Accident statistics indicate that pedestrians constitute a large share of vehicle-related fatalities worldwide. Due to continuing trends towards urbanization, this proportion can be expected to further increase. Advances in passive safety have already proven their effectiveness, but since injuries cannot be completely avoided at higher collision speeds a preferred solution is the complete avoidance of collisions.
In this paper, we introduce an active safety approach for preventing collisions with pedestrians that integrates advanced perception systems and executes emergency braking and steering maneuvers. The functional concept and system architecture are introduced, followed by the design of the actuation setup. Finally, the results of extensive driving tests are given for validation.
As part of the validation strategy, a testing facility has been constructed that comprises a horizontal truss with a pedestrian dummy suspended beneath it. This pedestrian dummy can be moved laterally to simulate pedestrian motion.
The presented system architecture includes abstract levels for sensorics, perception refinement, situation analysis and actuation. The functionality is realized using a stereo camera and radar, both of which are high-performance, state-of-the-art automotive sensors currently in series production. The stereo camera integrates a pedestrian classification algorithm, and together the sensors provide extensive knowledge about the available maneuvering space. The sensor data are combined into a hybrid environment representation with two separate entities for moving objects and static structures. This representation can be used as a basis for the situation analysis logic, determining if an emergency braking or steering maneuver is necessary. Two actuators are used to facilitate maneuver execution: an electric power steering (EPS) system and an innovative brake system specifically designed for a fast and precise electronic actuation.
One algorithm implemented for handling pedestrian scenarios is the pedestrian motion prediction. In these cases, commonly-used models for vehicle motion are no longer valid, so a motion prediction algorithm has been developed that specifically considers pedestrian behavior. The result, as demonstrated in relevant scenarios, is a significant decrease in false-positive system reactions.
In this paper, possibilities for how an emergency situation can evolve with respect to available maneuvering space and last point to brake or steer are extensively discussed and examined through driving tests.

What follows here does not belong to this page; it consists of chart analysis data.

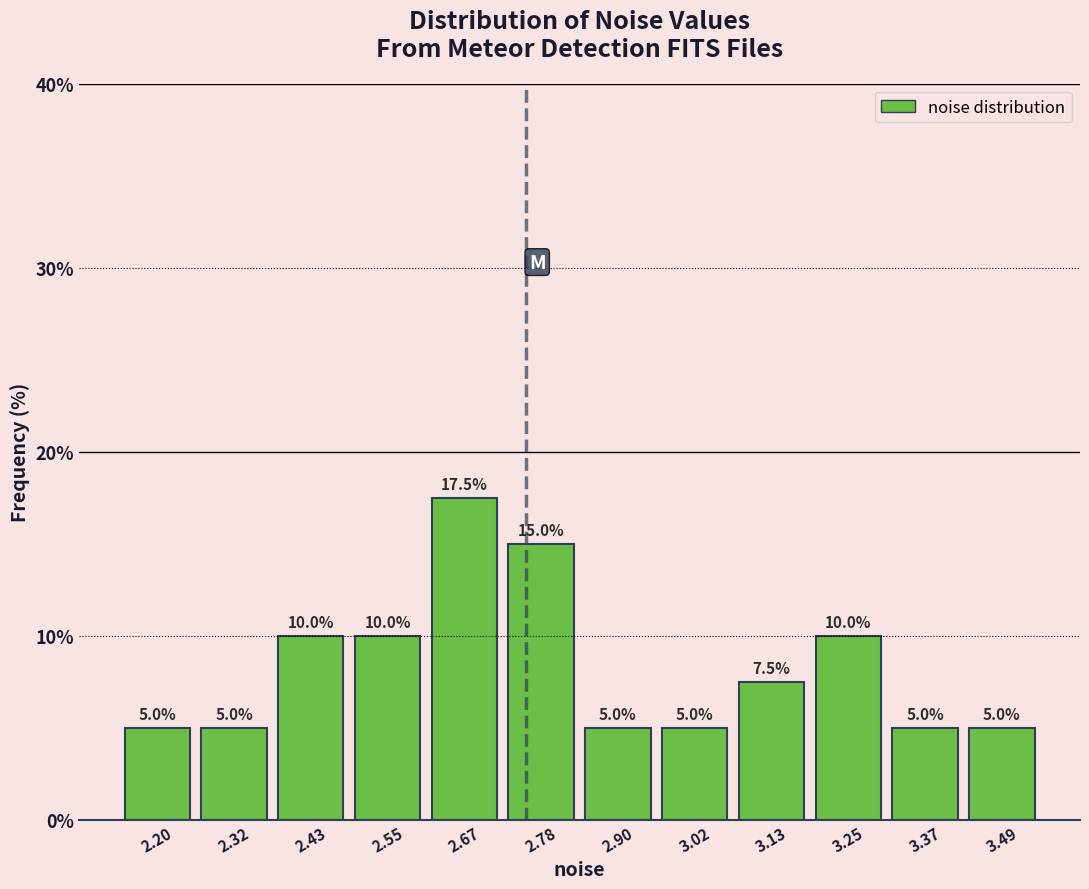

Reading left to right, transcribe this chart: for each bar, give the range it covers on the x-axis and its height. The bar edges are not printed on the chart, so give them approximately, as read against the axis.

2.14 to 2.26: 5.0
2.26 to 2.38: 5.0
2.38 to 2.50: 10.0
2.50 to 2.60: 10.0
2.60 to 2.72: 17.5
2.72 to 2.84: 15.0
2.84 to 2.96: 5.0
2.96 to 3.08: 5.0
3.08 to 3.20: 7.5
3.20 to 3.32: 10.0
3.32 to 3.42: 5.0
3.42 to 3.54: 5.0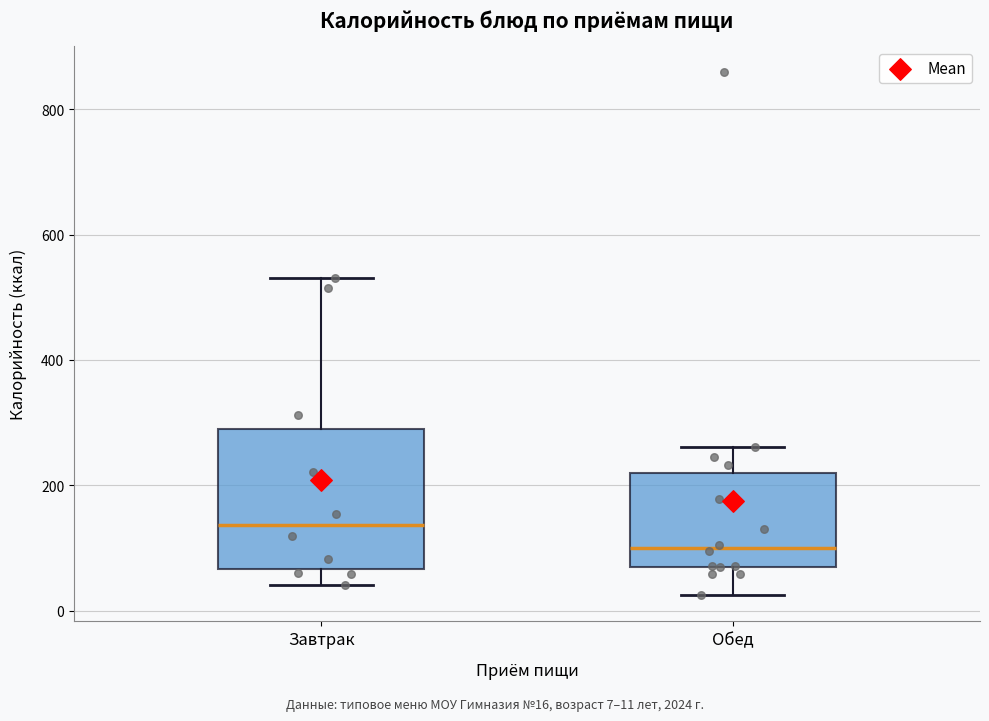

Which box's median line is the highest?

Завтрак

An additional challenge is the handling of scenarios where a pedestrian assumes a more generic appearance, such as a person using a wheelchair or pushing a stroller.
A holistic system for avoiding pedestrian accidents has been designed, implemented and extensively tested. The results quantitatively show the benefits in terms of the detection performance of the environmental sensors and the sophisticated environment model, including information about the available maneuvering space. Classification and prediction algorithms have been implemented that take into account the characteristics of pedestrian behavior to determine the desired system reactions. Since all sensors and actuators are currently in or near series production, the presented approach demonstrates how pedestrian safety can be greatly enhanced in the near future.